### STATED GOAL
Copy the records below from the line with "reference entry 12.42" through the end of the records, swapping "desk" for "office" and leaving everything else unchanged. Omit the pictures.

--

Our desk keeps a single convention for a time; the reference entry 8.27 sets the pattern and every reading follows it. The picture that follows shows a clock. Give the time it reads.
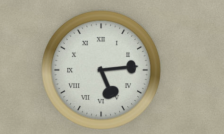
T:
5.14
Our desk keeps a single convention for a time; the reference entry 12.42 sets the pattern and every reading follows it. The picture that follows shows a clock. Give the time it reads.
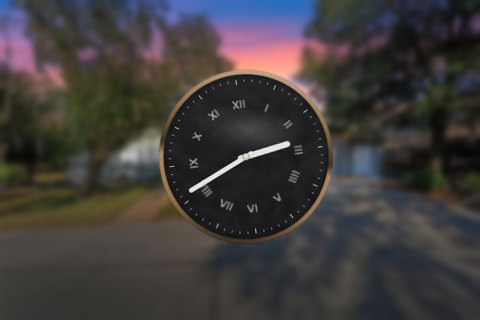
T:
2.41
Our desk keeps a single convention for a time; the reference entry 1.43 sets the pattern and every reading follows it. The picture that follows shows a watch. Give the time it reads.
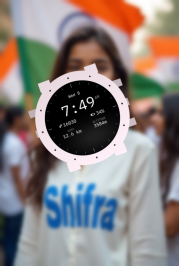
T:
7.49
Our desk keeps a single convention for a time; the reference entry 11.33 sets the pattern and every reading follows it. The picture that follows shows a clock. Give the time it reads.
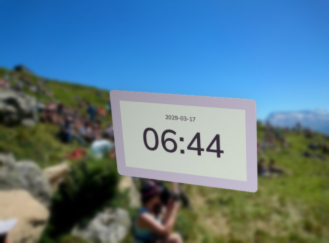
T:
6.44
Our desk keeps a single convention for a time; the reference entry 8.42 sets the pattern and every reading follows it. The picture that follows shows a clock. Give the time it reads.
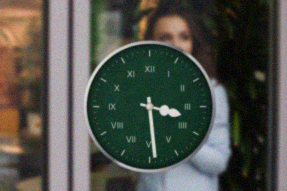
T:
3.29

--

### ANSWER FOR THE TASK
Our office keeps a single convention for a time; the reference entry 12.42 sets the pattern and every reading follows it. The picture that follows shows a clock. Give the time it reads.
T:
2.41
Our office keeps a single convention for a time; the reference entry 1.43 sets the pattern and every reading follows it. The picture that follows shows a watch. Give the time it reads.
T:
7.49
Our office keeps a single convention for a time; the reference entry 11.33 sets the pattern and every reading follows it. The picture that follows shows a clock. Give the time it reads.
T:
6.44
Our office keeps a single convention for a time; the reference entry 8.42 sets the pattern and every reading follows it. The picture that follows shows a clock. Give the time it reads.
T:
3.29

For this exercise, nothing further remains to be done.